↓↓↓
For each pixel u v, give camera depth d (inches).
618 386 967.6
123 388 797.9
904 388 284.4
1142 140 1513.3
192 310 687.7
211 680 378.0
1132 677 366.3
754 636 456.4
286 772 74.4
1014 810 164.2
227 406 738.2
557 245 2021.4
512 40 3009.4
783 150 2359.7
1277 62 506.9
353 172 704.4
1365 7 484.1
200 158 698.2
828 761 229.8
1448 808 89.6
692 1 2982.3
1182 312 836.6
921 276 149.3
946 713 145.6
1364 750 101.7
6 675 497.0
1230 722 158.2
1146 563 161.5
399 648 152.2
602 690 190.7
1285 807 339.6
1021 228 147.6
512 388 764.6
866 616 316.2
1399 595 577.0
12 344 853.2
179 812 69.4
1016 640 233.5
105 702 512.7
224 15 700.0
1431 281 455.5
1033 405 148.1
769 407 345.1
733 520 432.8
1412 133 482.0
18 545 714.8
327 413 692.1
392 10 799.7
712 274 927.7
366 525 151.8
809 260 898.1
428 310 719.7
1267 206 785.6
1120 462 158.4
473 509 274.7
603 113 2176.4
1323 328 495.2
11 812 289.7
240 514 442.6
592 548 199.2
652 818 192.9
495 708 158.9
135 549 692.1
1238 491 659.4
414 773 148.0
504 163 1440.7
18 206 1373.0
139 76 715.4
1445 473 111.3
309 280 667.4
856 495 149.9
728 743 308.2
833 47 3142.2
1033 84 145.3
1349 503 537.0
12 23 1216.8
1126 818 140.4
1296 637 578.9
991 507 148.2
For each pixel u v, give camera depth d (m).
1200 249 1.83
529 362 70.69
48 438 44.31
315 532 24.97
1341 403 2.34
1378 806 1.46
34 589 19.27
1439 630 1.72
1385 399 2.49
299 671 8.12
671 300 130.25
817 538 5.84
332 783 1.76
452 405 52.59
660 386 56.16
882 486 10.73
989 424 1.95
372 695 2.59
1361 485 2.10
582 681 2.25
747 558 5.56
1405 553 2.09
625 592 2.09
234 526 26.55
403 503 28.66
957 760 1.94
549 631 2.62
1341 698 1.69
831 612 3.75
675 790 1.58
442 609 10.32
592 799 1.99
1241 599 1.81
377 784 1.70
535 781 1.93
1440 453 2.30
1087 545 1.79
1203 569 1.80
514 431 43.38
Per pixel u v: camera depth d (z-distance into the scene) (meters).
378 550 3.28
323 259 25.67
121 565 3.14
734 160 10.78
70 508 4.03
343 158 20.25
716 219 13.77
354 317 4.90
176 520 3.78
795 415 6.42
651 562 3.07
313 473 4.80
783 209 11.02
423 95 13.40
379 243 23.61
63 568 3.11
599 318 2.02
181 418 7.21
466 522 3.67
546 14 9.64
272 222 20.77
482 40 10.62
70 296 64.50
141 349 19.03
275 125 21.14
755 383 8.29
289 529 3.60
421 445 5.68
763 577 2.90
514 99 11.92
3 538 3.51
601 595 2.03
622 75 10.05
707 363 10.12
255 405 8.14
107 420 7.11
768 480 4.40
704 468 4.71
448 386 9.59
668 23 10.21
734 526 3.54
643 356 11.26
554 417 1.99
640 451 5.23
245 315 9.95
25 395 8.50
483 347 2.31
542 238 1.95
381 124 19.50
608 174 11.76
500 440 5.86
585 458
↑↑↑
» EXERCISE
A single figure, please: the number of lines in the data that hold the string "give".

» RESULT
2